ENTRIES SHOWN
= = =

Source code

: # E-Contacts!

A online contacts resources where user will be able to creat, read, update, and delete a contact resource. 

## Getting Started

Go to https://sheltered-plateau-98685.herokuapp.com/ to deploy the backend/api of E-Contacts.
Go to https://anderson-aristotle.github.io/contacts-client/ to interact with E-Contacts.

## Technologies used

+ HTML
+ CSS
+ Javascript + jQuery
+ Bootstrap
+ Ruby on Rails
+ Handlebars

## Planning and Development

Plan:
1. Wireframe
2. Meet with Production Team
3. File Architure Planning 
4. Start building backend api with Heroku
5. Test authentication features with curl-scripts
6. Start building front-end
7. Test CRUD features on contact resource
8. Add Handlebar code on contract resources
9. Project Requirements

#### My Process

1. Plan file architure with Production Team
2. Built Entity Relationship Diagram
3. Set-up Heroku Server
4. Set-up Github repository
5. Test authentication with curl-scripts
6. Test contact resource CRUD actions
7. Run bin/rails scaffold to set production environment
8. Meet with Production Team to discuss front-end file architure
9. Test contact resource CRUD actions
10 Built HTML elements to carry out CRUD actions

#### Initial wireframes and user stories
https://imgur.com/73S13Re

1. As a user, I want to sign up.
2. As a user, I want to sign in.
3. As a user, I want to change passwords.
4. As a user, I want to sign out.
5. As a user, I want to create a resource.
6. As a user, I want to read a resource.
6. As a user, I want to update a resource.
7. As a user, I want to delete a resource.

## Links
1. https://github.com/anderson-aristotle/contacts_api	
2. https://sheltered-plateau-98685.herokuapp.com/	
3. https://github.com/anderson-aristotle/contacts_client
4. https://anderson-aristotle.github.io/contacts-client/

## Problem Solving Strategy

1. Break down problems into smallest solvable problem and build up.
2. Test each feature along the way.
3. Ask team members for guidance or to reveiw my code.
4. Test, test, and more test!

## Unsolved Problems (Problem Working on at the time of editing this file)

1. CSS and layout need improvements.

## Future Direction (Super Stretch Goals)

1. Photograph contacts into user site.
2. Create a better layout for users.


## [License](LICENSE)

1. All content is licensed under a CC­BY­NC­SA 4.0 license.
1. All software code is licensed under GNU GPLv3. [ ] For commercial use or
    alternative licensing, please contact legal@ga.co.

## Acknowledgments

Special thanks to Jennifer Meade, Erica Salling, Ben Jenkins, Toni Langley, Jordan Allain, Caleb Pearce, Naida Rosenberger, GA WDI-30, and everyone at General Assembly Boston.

= = =

WHAT YOU ARE ASKED TO DO
Lines before the one containing "## [License](LICENSE)" are left out. Repeat that line and all lines after it in the records above exactly.

ANSWER TO THIS EXERCISE
## [License](LICENSE)

1. All content is licensed under a CC­BY­NC­SA 4.0 license.
1. All software code is licensed under GNU GPLv3. [ ] For commercial use or
    alternative licensing, please contact legal@ga.co.

## Acknowledgments

Special thanks to Jennifer Meade, Erica Salling, Ben Jenkins, Toni Langley, Jordan Allain, Caleb Pearce, Naida Rosenberger, GA WDI-30, and everyone at General Assembly Boston.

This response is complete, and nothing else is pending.